Belfast obteve vários prêmios, entre eles  o prêmio BAFTA de melhor filme britânico, o Globo de Ouro e o Oscar para melhor roteiro original. É um filme para ser visto na grande tela dos cinemas.

The Falls

Filme de Chung Mong-hong, Taiwan 2021

O substantivo the falls tem duplo sentido. Significa as cachoeiras/cataratas, ou as quedas. Ambos significados têm tudo a ver com o filme. The Falls retrata uma jornada de uma adolescente e sua mãe. Uma jornada de inúmeros tropeços que resultam numa enorme queda. E num esforço maior ainda para tentar se levantar, sacudir a poeira e dar a volta por cima. Um dos maiores atributos do filme é o uso das viradas. Não se trata  das viradas clássicas de roteiro na trama ou de transformação do personagem, mas viradas no olhar do espectador, que julga estar acompanhando um determinado enredo e descobre, de repente, que as aparências enganam. Uma dessas “aparências enganosas” é a importância da Covid-19 para o contexto da filme. A Covid se encontra no pano de fundo, tem sua função na obra, mas a doença da qual o filme trata se revelará outra, bem diferente.

Mais uma característica marcante da obra é a delicadeza com que The Falls trata seus personagens, sem poupar-lhes das crueldades e dos tapas da vida, mas com uma sensibilidade ímpar na compreensão de seus conflitos. Essa delicadeza se expressa principalmente no trabalho de atores, em especial o das duas protagonistas Alyssa Chia e Gingle Wang. Em tom contido elas navegam por grandes dramas, torrentes turbulentas por baixo da superfície.

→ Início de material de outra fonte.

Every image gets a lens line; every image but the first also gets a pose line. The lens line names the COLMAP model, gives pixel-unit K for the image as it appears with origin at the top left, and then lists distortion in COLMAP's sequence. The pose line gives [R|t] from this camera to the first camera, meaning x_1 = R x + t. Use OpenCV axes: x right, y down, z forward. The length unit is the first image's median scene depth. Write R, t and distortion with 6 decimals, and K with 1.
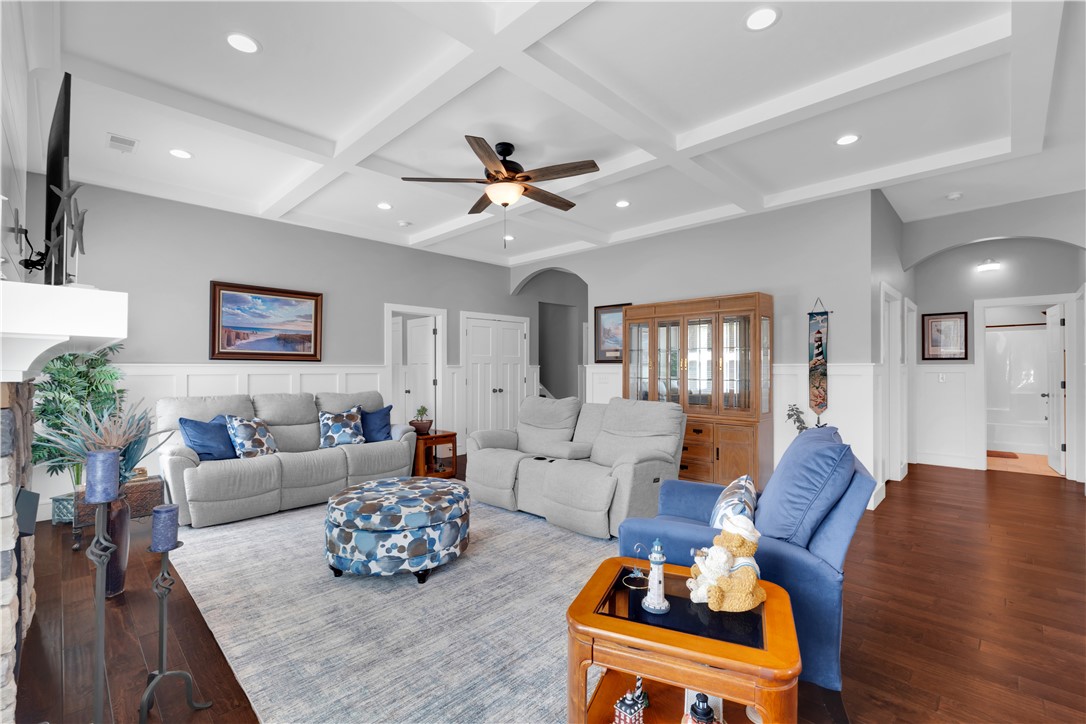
lens RADIAL K [[480.0, 0, 545.0], [0, 480.0, 366.8], [0, 0, 1]] dist [-0.003362, -0.000866]
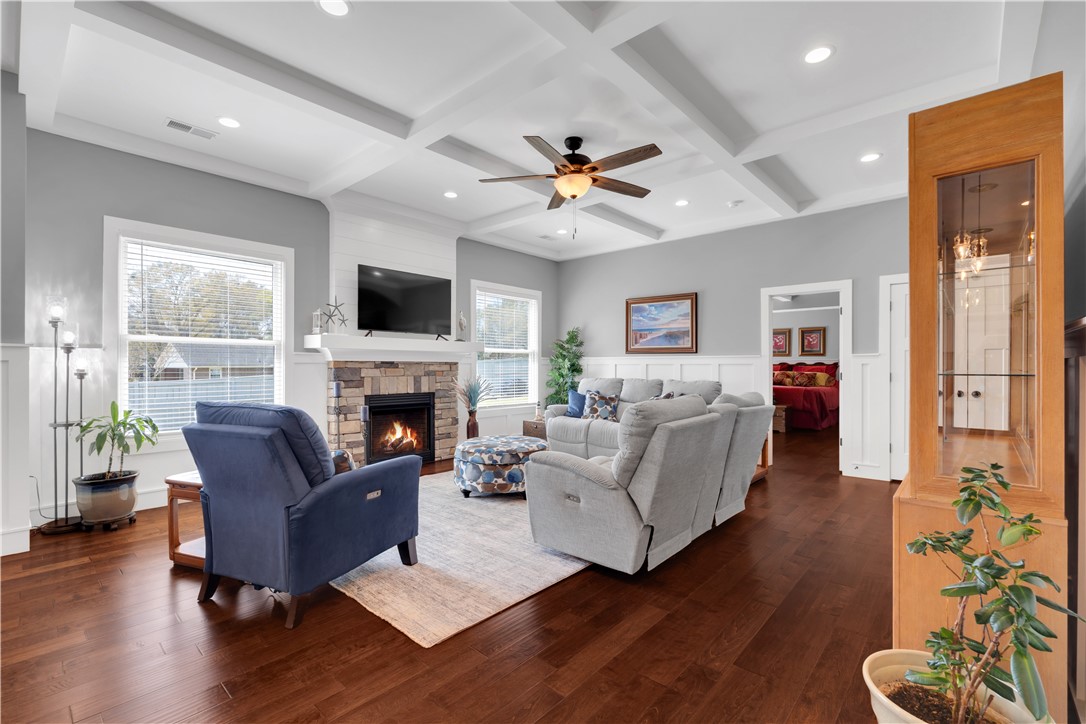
lens RADIAL K [[480.0, 0, 545.0], [0, 480.0, 366.8], [0, 0, 1]] dist [-0.003362, -0.000866]
pose [[0.048878, -0.000137, -0.998805, 0.670090], [0.001991, 0.999998, -0.000040, 0.021150], [0.998803, -0.001987, 0.048878, 0.625541]]
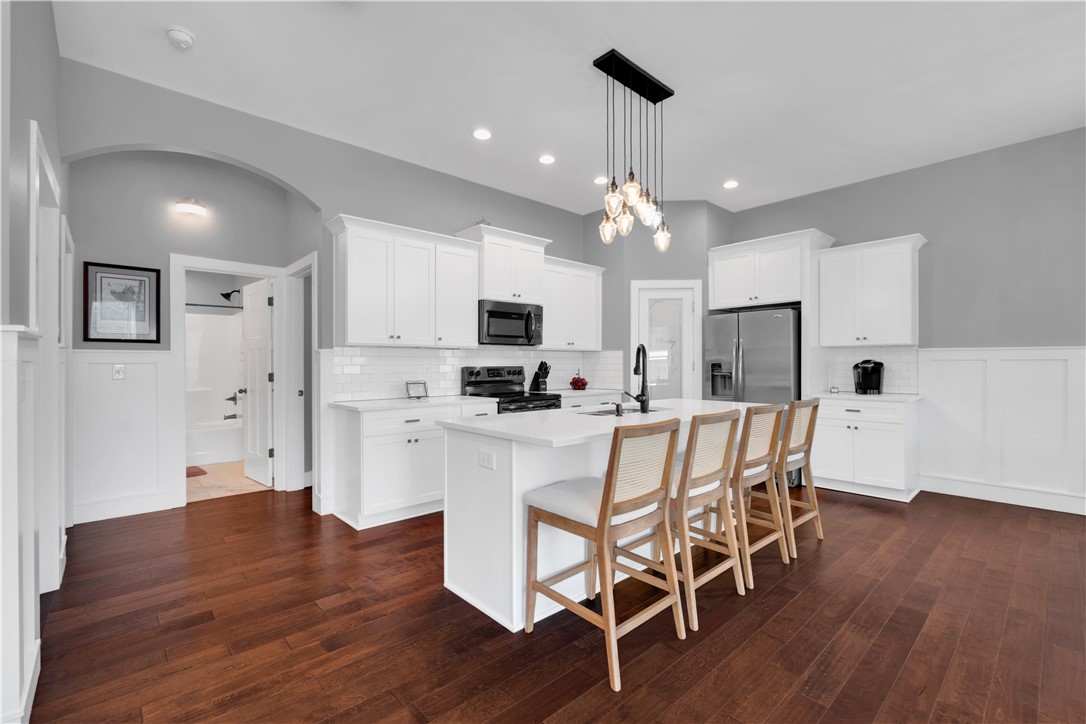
lens RADIAL K [[472.8, 0, 547.1], [0, 472.8, 365.6], [0, 0, 1]] dist [-0.000346, 0.000215]
pose [[0.054915, 0.000085, 0.998491, 0.305800], [0.002393, 0.999997, -0.000217, 0.019281], [-0.998488, 0.002401, 0.054914, 0.498495]]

Chung Mong-hong, também conhecido como Nagao Nakashima, é um realizador que vem se destacando por seu estilo singular. Nessa grande sinfonia do fazer cinematográfico ele, além de reger a orquestra, toca os instrumentos de roteiro e direção de fotografia. É um cineasta de olho apurado, texto afinado e grande sinergia com seus atores. Dele é também o intrigante A Sun (2019), disponível na Netflix, assim como The Falls, ambos representando o cinema feito em Taiwan.